How is the law of karma
related to physical heredity? Physical heredity plays a great role;
we know that some of the characteristics of a father and his ancestors
may be found again in the son. In the Bach family, for instance, there
were twenty-eight highly gifted musicians in a period of 250 years. Again,
Bernoulli was a great mathematician, and eight other gifted mathematicians
came after him in his family. This is all a matter of heredity, we are
told; but that is only partially true. In order to be a good musician
you need more than a musical predisposition in your soul; you need also
a good ear in the physical sense. This good ear is a physical quality
to be found in a family of musicians, and is passed on from one generation
to the next.
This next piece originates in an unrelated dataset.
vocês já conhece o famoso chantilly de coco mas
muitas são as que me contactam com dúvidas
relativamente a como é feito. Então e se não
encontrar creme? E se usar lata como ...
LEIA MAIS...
In a family, then, where a great deal of music is performed,
you will find good musical ears, and so when a soul with a strongly
developed musical talent is to be incarnated, it will naturally not
choose a family with no interest in music — where it would languish
— but one which has suitable physical organs. This fits in very
well with the law of karma.
The same thing applies
to moral courage. If a soul with that predisposition cannot find a suitable
heredity, the characteristic will fade out. You can see that you have
to be very careful in your choice of parents! The fact is not that the
child resembles his parents, but that he is born into a family where
the parents most resemble him.
might ask: Does not this devalue a mother's love? Not at all. Just
because the deepest sympathy already exists before birth, a particular
child seeks out a particular mother; the love between them has its source
much further back, and after birth it continues. The child loved its
mother before it was born: no wonder then that the mother returns the
love. Thus the significance of a mother's love is not falsely explained
away; rather is its true source made clear. Of this, more tomorrow.